L’intervento che mi ha più colpito al seminario Uninomade del 12-13 settembre è stato quello di Tiziana Terranova, che ha analizzato la crisi finanziaria dal punto di vista della soggettività degli operatori cognitario-finanziari, o più precisamente dal punto di vista della loro psicopatologia. Sull’Herald International Tribune del 7 ottobre leggo un articolo di David Brooks (Testing time) che osserva come “il processo decisionale degli operatori finanziari è essenzialmente un processo emozionale, e coloro che trattano enormi somme tendono ad essere bipolari maniaco-depressivi.” Sul Corriere della sera dello stesso giorno Massimo Goggi parla dello stesso tema, citando Kahneman e Soros. La depressione è nel cuore.
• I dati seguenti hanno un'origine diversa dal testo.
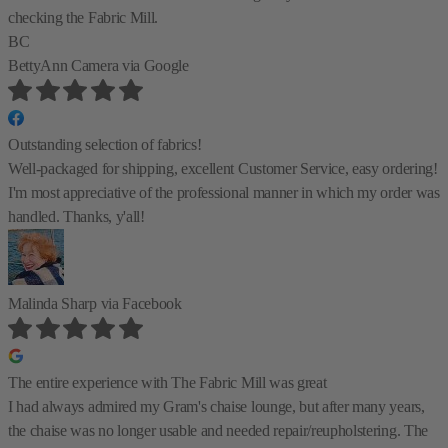
checking the Fabric Mill.
BC
BettyAnn Camera
via Google
Outstanding selection of fabrics!
Well-packaged for shipping, excellent Customer Service, easy ordering!
I'm most appreciative of the professional manner in which my order was
handled. Thanks, y'all!
Malinda Sharp
via Facebook
The entire experience with The Fabric Mill was great
I had always admired my Gram's chaise lounge, but after many years,
the chaise was no longer usable and needed repair/reupholstering. The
Nel prossimo periodo, se troveremo il tempo e la voglia, dovremo studiare il rapporto fra cicli economici e disturbo maniaco-depressivo nel passato trentennio del semiocapitalismo. Ma soprattutto dovremo cercare le nuove energie capaci di apprendimento catastrofico.

Mi guardo intorno, prima di tutto guardo la comunità ricombinante, non perché sia lo specchio del mondo (non lo è, purtroppo. Il mondo sarebbe molto migliore se RK ne fosse lo specchio), ma perché è parte cosciente della generazione che si è formata negli anni della virtual economy e negli anni del movimento globale. E’ la componente autonoma della generazione Internet, generazione Genova diciamo. Penso com’è cambiata la comunità ricombinante da quando nacque, nell’estate del NO-OCSE, fino a questa estate cupa della catastrofe. Vedo che la comunità aumenta ogni giorno. Osservo il contatore dei subscriber e vedo che ogni giorno si aggiungono tre quattro cinque iscritti. Silenziosi. Cosa ci vengono a fare? Quale richiamo li attira?

Questa è una vecchia mailinglist del Web01, non c’è molto da divertirsi. E’ un luogo che nacque per preparare l’insurrezione. E l’insurrezione oggi è all’ordine del giorno. Non quella antica che si faceva con le carabine e i cocktail molotov. Quella postmodern delle competenze e dei progetti, dell’autonomia esistenziale che si fa corpo collettivo. Ma ne sono oggi capaci i ricombinanti?
Li conosco poco, visto che stanno così silenziosi, ma attendo l’emergere di una nuova generazione di insorti, una generazione che non ha sperato alcun futuro, e dunque non ha illusioni né paure.